Work instructions:
What is needed is an exact repeat of the lines from the line containing "X69850Y447675D02*" through the final line of the entries below, and nothing else.

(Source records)
☆ ☆ ☆ ☆ ☆ ☆ ☆

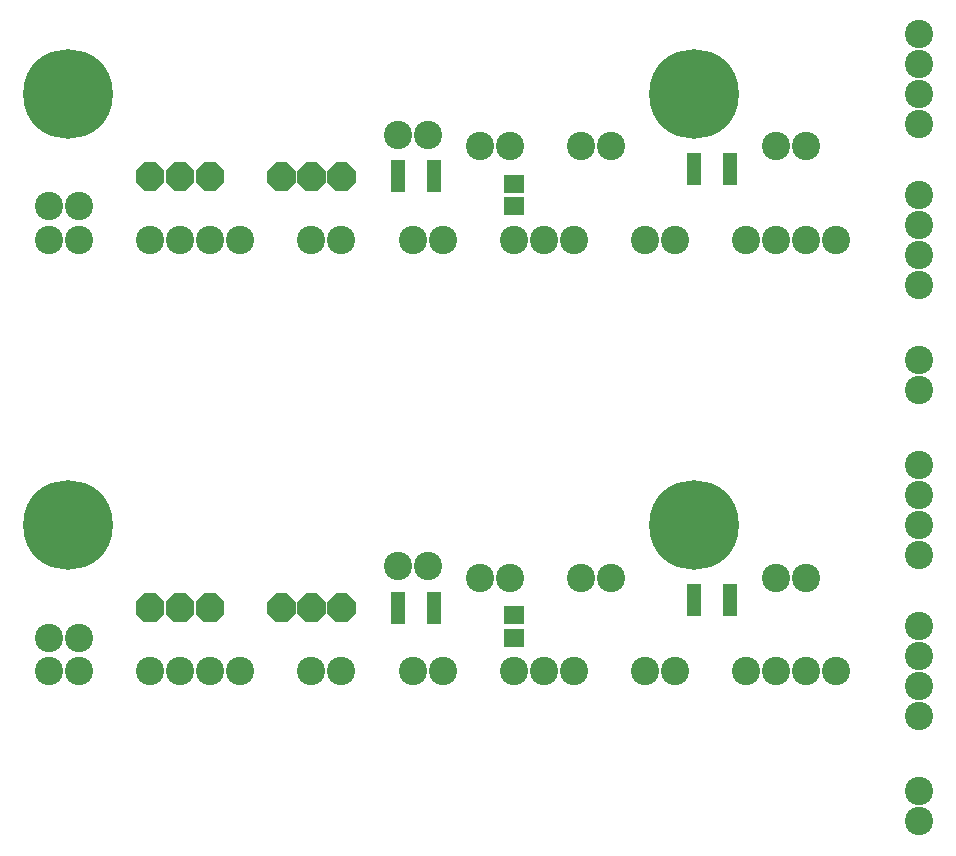
<source format=gbr>
%FSLAX34Y34*%
%MOMM*%
%LNSOLDERMASK_TOP*%
G71*
G01*
%ADD10C, 7.60*%
%ADD11C, 2.40*%
%ADD12R, 1.20X2.70*%
%ADD13R, 1.80X1.50*%
%ADD14C, 2.40*%
%LPD*%
X60325Y908050D02*
G54D10*
D03*
X590550Y908050D02*
G54D10*
D03*
X781050Y958850D02*
G54D11*
D03*
X781050Y933450D02*
G54D11*
D03*
X781050Y908050D02*
G54D11*
D03*
X781050Y882650D02*
G54D11*
D03*
X781050Y822325D02*
G54D11*
D03*
X781050Y796925D02*
G54D11*
D03*
X781050Y771525D02*
G54D11*
D03*
X781050Y746125D02*
G54D11*
D03*
X781050Y682625D02*
G54D11*
D03*
X781050Y657225D02*
G54D11*
D03*
X711200Y784225D02*
G54D11*
D03*
X685800Y784225D02*
G54D11*
D03*
X660400Y784225D02*
G54D11*
D03*
X635000Y784225D02*
G54D11*
D03*
X574675Y784225D02*
G54D11*
D03*
X549275Y784225D02*
G54D11*
D03*
X377825Y784225D02*
G54D11*
D03*
X352425Y784225D02*
G54D11*
D03*
X660400Y863600D02*
G54D11*
D03*
X685800Y863600D02*
G54D11*
D03*
X488950Y784225D02*
G54D11*
D03*
X463550Y784225D02*
G54D11*
D03*
X438150Y784225D02*
G54D11*
D03*
G36*
X118175Y843180D02*
X125195Y850200D01*
X135155Y850200D01*
X142175Y843180D01*
X142175Y833220D01*
X135155Y826200D01*
X125195Y826200D01*
X118175Y833220D01*
X118175Y843180D01*
G37*
G36*
X143575Y843180D02*
X150595Y850200D01*
X160555Y850200D01*
X167575Y843180D01*
X167575Y833220D01*
X160555Y826200D01*
X150595Y826200D01*
X143575Y833220D01*
X143575Y843180D01*
G37*
G36*
X168975Y843180D02*
X175995Y850200D01*
X185955Y850200D01*
X192975Y843180D01*
X192975Y833220D01*
X185955Y826200D01*
X175995Y826200D01*
X168975Y833220D01*
X168975Y843180D01*
G37*
G36*
X143575Y843180D02*
X150595Y850200D01*
X160555Y850200D01*
X167575Y843180D01*
X167575Y833220D01*
X160555Y826200D01*
X150595Y826200D01*
X143575Y833220D01*
X143575Y843180D01*
G37*
X495300Y863600D02*
G54D11*
D03*
X520700Y863600D02*
G54D11*
D03*
G36*
X229300Y843180D02*
X236320Y850200D01*
X246280Y850200D01*
X253300Y843180D01*
X253300Y833220D01*
X246280Y826200D01*
X236320Y826200D01*
X229300Y833220D01*
X229300Y843180D01*
G37*
G36*
X254700Y843180D02*
X261720Y850200D01*
X271680Y850200D01*
X278700Y843180D01*
X278700Y833220D01*
X271680Y826200D01*
X261720Y826200D01*
X254700Y833220D01*
X254700Y843180D01*
G37*
G36*
X280100Y843180D02*
X287120Y850200D01*
X297080Y850200D01*
X304100Y843180D01*
X304100Y833220D01*
X297080Y826200D01*
X287120Y826200D01*
X280100Y833220D01*
X280100Y843180D01*
G37*
G36*
X254700Y843180D02*
X261720Y850200D01*
X271680Y850200D01*
X278700Y843180D01*
X278700Y833220D01*
X271680Y826200D01*
X261720Y826200D01*
X254700Y833220D01*
X254700Y843180D01*
G37*
X206375Y784225D02*
G54D11*
D03*
X180975Y784225D02*
G54D11*
D03*
X155575Y784225D02*
G54D11*
D03*
X130175Y784225D02*
G54D11*
D03*
X292100Y784225D02*
G54D11*
D03*
X266700Y784225D02*
G54D11*
D03*
X69850Y784225D02*
G54D11*
D03*
X44450Y784225D02*
G54D11*
D03*
X590550Y844550D02*
G54D12*
D03*
X621109Y844550D02*
G54D12*
D03*
X409575Y863600D02*
G54D11*
D03*
X434975Y863600D02*
G54D11*
D03*
X438150Y831850D02*
G54D13*
D03*
X438150Y812850D02*
G54D13*
D03*
X206380Y784230D02*
G54D14*
D03*
X266705Y784230D02*
G54D14*
D03*
X438155Y784230D02*
G54D14*
D03*
X434980Y863605D02*
G54D14*
D03*
X520705Y863605D02*
G54D14*
D03*
X339725Y838200D02*
G54D12*
D03*
X370284Y838200D02*
G54D12*
D03*
X339725Y873125D02*
G54D14*
D03*
X365130Y873130D02*
G54D14*
D03*
X69850Y812800D02*
G54D14*
D03*
X44450Y812800D02*
G54D14*
D03*
X60325Y542925D02*
G54D10*
D03*
X590550Y542925D02*
G54D10*
D03*
X781050Y593725D02*
G54D11*
D03*
X781050Y568325D02*
G54D11*
D03*
X781050Y542925D02*
G54D11*
D03*
X781050Y517525D02*
G54D11*
D03*
X781050Y457200D02*
G54D11*
D03*
X781050Y431800D02*
G54D11*
D03*
X781050Y406400D02*
G54D11*
D03*
X781050Y381000D02*
G54D11*
D03*
X781050Y317500D02*
G54D11*
D03*
X781050Y292100D02*
G54D11*
D03*
X711200Y419100D02*
G54D11*
D03*
X685800Y419100D02*
G54D11*
D03*
X660400Y419100D02*
G54D11*
D03*
X635000Y419100D02*
G54D11*
D03*
X574675Y419100D02*
G54D11*
D03*
X549275Y419100D02*
G54D11*
D03*
X377825Y419100D02*
G54D11*
D03*
X352425Y419100D02*
G54D11*
D03*
X660400Y498475D02*
G54D11*
D03*
X685800Y498475D02*
G54D11*
D03*
X488950Y419100D02*
G54D11*
D03*
X463550Y419100D02*
G54D11*
D03*
X438150Y419100D02*
G54D11*
D03*
G36*
X118175Y478055D02*
X125195Y485075D01*
X135155Y485075D01*
X142175Y478055D01*
X142175Y468095D01*
X135155Y461075D01*
X125195Y461075D01*
X118175Y468095D01*
X118175Y478055D01*
G37*
G36*
X143575Y478055D02*
X150595Y485075D01*
X160555Y485075D01*
X167575Y478055D01*
X167575Y468095D01*
X160555Y461075D01*
X150595Y461075D01*
X143575Y468095D01*
X143575Y478055D01*
G37*
G36*
X168975Y478055D02*
X175995Y485075D01*
X185955Y485075D01*
X192975Y478055D01*
X192975Y468095D01*
X185955Y461075D01*
X175995Y461075D01*
X168975Y468095D01*
X168975Y478055D01*
G37*
G36*
X143575Y478055D02*
X150595Y485075D01*
X160555Y485075D01*
X167575Y478055D01*
X167575Y468095D01*
X160555Y461075D01*
X150595Y461075D01*
X143575Y468095D01*
X143575Y478055D01*
G37*
X495300Y498475D02*
G54D11*
D03*
X520700Y498475D02*
G54D11*
D03*
G36*
X229300Y478055D02*
X236320Y485075D01*
X246280Y485075D01*
X253300Y478055D01*
X253300Y468095D01*
X246280Y461075D01*
X236320Y461075D01*
X229300Y468095D01*
X229300Y478055D01*
G37*
G36*
X254700Y478055D02*
X261720Y485075D01*
X271680Y485075D01*
X278700Y478055D01*
X278700Y468095D01*
X271680Y461075D01*
X261720Y461075D01*
X254700Y468095D01*
X254700Y478055D01*
G37*
G36*
X280100Y478055D02*
X287120Y485075D01*
X297080Y485075D01*
X304100Y478055D01*
X304100Y468095D01*
X297080Y461075D01*
X287120Y461075D01*
X280100Y468095D01*
X280100Y478055D01*
G37*
G36*
X254700Y478055D02*
X261720Y485075D01*
X271680Y485075D01*
X278700Y478055D01*
X278700Y468095D01*
X271680Y461075D01*
X261720Y461075D01*
X254700Y468095D01*
X254700Y478055D01*
G37*
X206375Y419100D02*
G54D11*
D03*
X180975Y419100D02*
G54D11*
D03*
X155575Y419100D02*
G54D11*
D03*
X130175Y419100D02*
G54D11*
D03*
X292100Y419100D02*
G54D11*
D03*
X266700Y419100D02*
G54D11*
D03*
X69850Y419100D02*
G54D11*
D03*
X44450Y419100D02*
G54D11*
D03*
X590550Y479425D02*
G54D12*
D03*
X621109Y479425D02*
G54D12*
D03*
X409575Y498475D02*
G54D11*
D03*
X434975Y498475D02*
G54D11*
D03*
X438150Y466725D02*
G54D13*
D03*
X438150Y447725D02*
G54D13*
D03*
X206380Y419105D02*
G54D14*
D03*
X266705Y419105D02*
G54D14*
D03*
X438155Y419105D02*
G54D14*
D03*
X434980Y498480D02*
G54D14*
D03*
X520705Y498480D02*
G54D14*
D03*
X339725Y473075D02*
G54D12*
D03*
X370284Y473075D02*
G54D12*
D03*
X339725Y508000D02*
G54D14*
D03*
X365130Y508005D02*
G54D14*
D03*
X69850Y447675D02*
G54D14*
D03*
X44450Y447675D02*
G54D14*
D03*
M02*

</source>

☆ ☆ ☆ ☆ ☆ ☆ ☆

Solution to this problem:
X69850Y447675D02*
G54D14*
D03*
X44450Y447675D02*
G54D14*
D03*
M02*

</source>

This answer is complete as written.